What you need to do
a – Using the Middlemarch quotes post, mark each statement yes or no, and quote the words from the post that decide it: (i) Middlemarch is number 20 on the BBC book list. (ii) This post is the second installment of Middlemarch Week. (iii) The rebuke about seeing "the great soul in a man's face" is addressed to Dorothea's sister Celia.
b – Carry on the Middlemarch quotes post from its last sentence.

Text passage
- Opening Delimiter -
The Best Quotes from Middlemarch
This is the third and final installment of my thoughts for Middlemarch Week. If you missed post one, A Preview of Middlemarch, click here. If you missed post two, George Eliot on Marriage, Human Nature, Money, Politics, Religion, Feminism, and Gossip in Middlemarch, click here. If you’re sick of Middlemarch (1874), which is number 20 on the BBC book list, then click to a different webpage.
This post is a collection of all of the best quotes (and my commentary on them) from Middlemarch. I starting writing them down in my notes as I read, and by the time I had finished, I had an overwhelming number of George Eliot’s (whose real name was Mary Ann Evans) beautiful ideas to share. Enjoy!
“Souls have complexions too: what will suit one will not suit another” (9).
“It is so painful in you, Celia, that you will look at human beings as if they were merely animals with a toilette, and never see the great soul in a man’s face” (16). It is like Dorothea was rebuking me instead of her sister Celia. Guilty as charged, but I’m working on that!
- Closing Delimiter -
[Page-level text extractions]
- Opening Delimiter -
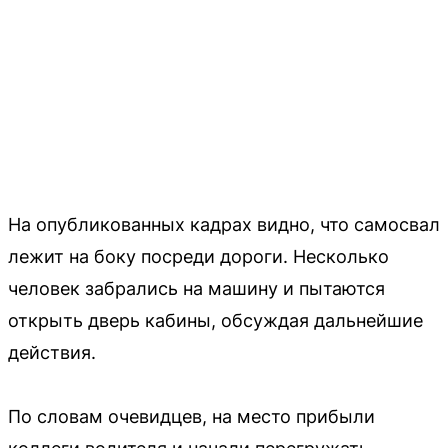
На опубликованных кадрах видно, что самосвал
лежит на боку посреди дороги. Несколько
человек забрались на машину и пытаются
открыть дверь кабины, обсуждая дальнейшие
действия.
По словам очевидцев, на место прибыли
- Closing Delimiter -
Exercise results
a –
(i) Yes: "which is number 20 on the BBC book list"
(ii) No: "This is the third and final installment of my thoughts for Middlemarch Week"
(iii) Yes: "It is like Dorothea was rebuking me instead of her sister Celia"

b –
“Many things are true which only the commonest minds observe” (44). This certainly adds to the argument the entire book makes about the harm of gossip.
“We mortals, men and women, devour many a disappointment between breakfast and dinner-time; keep back the tears and look a little pale about the lips, and in answer to inquiries say, ‘Oh, nothing!’ Pride helps us; and pride is not a bad thing when it only urges us to hide our own hurts―not to hurt others” (57). I wish the guy driving the white Cadillac SUV that cut me off the other day could read and understand this quote. His vanity plates said, “I DO OK.” I thought perhaps they should say, “Beware of Pride,” but I guess that won’t fit on a license plate.
“[I]t is a narrow mind which cannot look at a subject from various points of view” (61). Think politics…
“I am not magnanimous enough to like people who speak to me without seeming to see me” (108). Yep.
“[F]or the majority of us scarcely see more distinctly the faultiness of our own conduct than the faultiness of our own arguments, or the dullness of our own jokes” (178).
“With a favour to ask we review our list of friends, do justice to their more amiable qualities, forgive their little offences, and concerning each in turn, try to arrive at the conclusion that he will be eager to oblige us” (218).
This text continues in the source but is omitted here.